## What is expected
For this listing, the lines between the one holding "55: (316, 177, 1.28)" and the one holding "67: (409, 110, 3.37)", inclusive, must be set down exactly.

## Data listing

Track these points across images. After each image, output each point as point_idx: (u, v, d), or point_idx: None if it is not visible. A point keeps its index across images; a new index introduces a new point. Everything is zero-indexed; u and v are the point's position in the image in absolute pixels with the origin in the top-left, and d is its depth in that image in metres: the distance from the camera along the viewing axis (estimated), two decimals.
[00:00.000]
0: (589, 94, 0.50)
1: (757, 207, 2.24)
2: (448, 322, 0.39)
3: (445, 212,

* * *

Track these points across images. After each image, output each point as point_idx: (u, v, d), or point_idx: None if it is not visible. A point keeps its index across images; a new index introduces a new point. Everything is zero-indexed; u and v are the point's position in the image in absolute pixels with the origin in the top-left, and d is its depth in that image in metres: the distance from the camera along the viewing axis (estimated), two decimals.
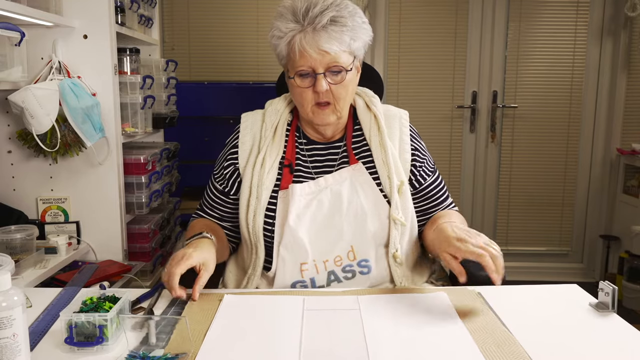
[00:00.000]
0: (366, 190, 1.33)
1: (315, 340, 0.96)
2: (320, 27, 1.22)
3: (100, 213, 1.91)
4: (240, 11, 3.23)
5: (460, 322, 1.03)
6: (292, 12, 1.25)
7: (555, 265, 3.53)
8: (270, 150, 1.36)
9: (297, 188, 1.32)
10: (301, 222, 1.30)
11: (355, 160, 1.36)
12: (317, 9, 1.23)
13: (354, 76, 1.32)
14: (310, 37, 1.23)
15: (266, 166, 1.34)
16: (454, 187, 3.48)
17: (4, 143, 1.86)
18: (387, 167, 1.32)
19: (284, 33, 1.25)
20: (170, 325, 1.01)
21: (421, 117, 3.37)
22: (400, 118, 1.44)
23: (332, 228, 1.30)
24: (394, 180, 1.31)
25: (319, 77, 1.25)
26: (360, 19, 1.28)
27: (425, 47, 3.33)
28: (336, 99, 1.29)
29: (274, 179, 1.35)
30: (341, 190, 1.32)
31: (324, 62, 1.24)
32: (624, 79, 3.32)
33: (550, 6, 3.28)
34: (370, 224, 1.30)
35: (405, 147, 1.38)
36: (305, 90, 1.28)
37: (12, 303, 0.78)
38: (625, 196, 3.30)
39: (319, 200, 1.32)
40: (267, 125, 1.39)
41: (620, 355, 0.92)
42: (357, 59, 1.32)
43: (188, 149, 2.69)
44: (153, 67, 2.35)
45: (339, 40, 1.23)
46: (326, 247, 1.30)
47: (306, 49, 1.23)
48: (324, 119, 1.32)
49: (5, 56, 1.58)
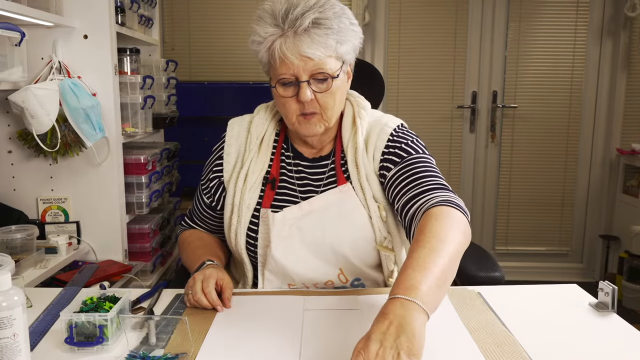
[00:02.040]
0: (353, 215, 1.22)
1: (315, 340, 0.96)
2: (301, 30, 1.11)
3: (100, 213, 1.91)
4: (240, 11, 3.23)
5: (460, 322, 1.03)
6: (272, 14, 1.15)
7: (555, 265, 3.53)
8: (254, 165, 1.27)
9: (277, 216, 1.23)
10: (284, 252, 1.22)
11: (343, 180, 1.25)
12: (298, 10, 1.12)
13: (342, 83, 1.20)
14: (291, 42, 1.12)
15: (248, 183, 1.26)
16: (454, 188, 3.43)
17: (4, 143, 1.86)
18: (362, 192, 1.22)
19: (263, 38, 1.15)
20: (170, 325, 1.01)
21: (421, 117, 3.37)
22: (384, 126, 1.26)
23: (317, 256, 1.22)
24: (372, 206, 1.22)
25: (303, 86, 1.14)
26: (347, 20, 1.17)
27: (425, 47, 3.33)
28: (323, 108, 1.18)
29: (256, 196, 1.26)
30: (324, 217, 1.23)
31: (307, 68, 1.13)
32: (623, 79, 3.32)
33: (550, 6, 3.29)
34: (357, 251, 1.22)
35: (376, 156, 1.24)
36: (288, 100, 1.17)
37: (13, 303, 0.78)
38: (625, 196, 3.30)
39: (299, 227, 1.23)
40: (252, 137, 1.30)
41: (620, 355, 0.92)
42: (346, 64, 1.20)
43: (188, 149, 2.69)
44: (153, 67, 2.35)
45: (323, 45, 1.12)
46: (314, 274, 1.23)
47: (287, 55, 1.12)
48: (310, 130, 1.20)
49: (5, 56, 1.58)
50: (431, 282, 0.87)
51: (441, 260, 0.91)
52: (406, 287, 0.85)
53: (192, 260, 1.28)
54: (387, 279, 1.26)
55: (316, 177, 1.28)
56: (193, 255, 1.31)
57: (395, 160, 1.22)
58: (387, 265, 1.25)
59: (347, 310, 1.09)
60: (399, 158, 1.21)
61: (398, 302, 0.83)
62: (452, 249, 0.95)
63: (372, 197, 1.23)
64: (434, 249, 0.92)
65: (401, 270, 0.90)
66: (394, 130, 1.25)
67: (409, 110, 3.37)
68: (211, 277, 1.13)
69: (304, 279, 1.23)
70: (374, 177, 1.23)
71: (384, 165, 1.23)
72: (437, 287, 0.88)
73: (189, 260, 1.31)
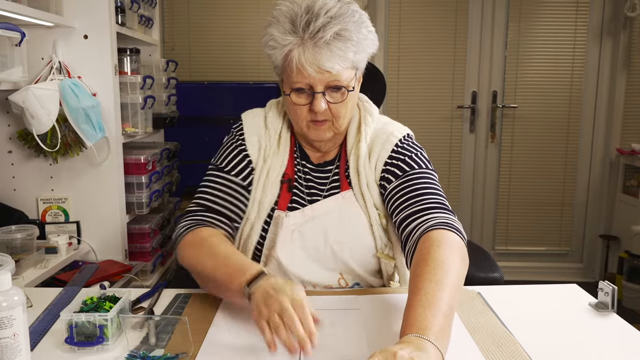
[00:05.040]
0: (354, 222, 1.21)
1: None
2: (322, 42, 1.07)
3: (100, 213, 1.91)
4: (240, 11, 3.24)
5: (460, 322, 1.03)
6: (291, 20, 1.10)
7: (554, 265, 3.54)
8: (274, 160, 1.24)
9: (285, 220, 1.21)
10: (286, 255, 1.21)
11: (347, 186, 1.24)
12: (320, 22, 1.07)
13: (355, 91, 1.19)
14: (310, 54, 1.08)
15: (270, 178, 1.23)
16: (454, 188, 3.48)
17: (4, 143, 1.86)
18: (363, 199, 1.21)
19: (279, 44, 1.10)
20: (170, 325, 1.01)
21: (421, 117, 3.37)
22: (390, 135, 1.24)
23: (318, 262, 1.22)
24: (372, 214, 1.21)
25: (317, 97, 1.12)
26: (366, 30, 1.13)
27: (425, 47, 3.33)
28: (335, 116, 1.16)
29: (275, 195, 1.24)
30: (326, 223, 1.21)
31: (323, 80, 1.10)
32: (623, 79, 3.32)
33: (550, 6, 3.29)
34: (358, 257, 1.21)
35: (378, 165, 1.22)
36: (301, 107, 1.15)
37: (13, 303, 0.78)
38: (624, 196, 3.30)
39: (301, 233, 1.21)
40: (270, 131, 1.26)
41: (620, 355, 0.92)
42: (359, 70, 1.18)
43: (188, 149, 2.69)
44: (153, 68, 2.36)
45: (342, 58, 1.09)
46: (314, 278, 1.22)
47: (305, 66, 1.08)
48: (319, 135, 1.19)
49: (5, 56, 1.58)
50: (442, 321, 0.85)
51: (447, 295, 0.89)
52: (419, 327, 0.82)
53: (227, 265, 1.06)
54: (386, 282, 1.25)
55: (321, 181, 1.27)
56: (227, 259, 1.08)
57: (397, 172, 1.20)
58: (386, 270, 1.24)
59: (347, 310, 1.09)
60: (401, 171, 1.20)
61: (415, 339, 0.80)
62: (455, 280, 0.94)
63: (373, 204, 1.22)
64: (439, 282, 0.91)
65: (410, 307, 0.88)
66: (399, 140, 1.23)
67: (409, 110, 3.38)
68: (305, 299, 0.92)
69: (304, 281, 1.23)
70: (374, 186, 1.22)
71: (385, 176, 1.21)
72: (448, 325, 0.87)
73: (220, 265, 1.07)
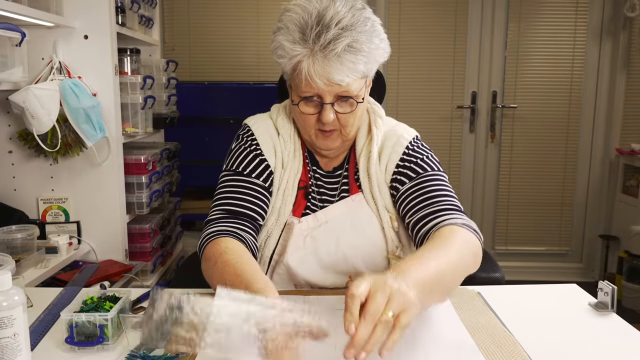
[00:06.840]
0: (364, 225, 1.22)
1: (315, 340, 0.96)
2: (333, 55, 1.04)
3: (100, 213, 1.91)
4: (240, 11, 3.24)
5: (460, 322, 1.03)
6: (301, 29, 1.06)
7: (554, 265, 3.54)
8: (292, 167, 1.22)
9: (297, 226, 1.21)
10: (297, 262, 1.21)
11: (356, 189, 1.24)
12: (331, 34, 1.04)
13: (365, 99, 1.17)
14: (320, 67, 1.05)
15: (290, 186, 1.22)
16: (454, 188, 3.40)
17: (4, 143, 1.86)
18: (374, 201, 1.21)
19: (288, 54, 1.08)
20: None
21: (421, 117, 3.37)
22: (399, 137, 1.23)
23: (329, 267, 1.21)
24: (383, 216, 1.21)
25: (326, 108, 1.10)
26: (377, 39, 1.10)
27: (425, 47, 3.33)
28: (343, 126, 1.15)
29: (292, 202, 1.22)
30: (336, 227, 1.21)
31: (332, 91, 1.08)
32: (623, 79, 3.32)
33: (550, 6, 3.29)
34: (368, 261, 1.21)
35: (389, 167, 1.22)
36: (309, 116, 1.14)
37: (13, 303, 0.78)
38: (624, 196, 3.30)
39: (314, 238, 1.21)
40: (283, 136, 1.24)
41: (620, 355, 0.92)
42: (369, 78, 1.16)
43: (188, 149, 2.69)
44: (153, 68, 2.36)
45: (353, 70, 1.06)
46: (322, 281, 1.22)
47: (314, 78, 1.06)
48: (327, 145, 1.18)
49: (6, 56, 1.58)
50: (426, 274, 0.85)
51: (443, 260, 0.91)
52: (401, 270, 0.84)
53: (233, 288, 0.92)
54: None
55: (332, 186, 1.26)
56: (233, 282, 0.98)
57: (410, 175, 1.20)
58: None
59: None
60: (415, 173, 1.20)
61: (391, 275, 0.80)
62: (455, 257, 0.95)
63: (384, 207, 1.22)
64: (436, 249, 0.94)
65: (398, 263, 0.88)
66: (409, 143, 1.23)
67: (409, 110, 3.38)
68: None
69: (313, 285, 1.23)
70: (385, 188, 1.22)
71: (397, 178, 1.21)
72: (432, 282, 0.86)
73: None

## Your response
55: (316, 177, 1.28)
56: (193, 255, 1.31)
57: (395, 160, 1.22)
58: (387, 265, 1.25)
59: (347, 310, 1.09)
60: (399, 158, 1.21)
61: (398, 302, 0.83)
62: (452, 249, 0.95)
63: (372, 197, 1.23)
64: (434, 249, 0.92)
65: (401, 270, 0.90)
66: (394, 130, 1.25)
67: (409, 110, 3.37)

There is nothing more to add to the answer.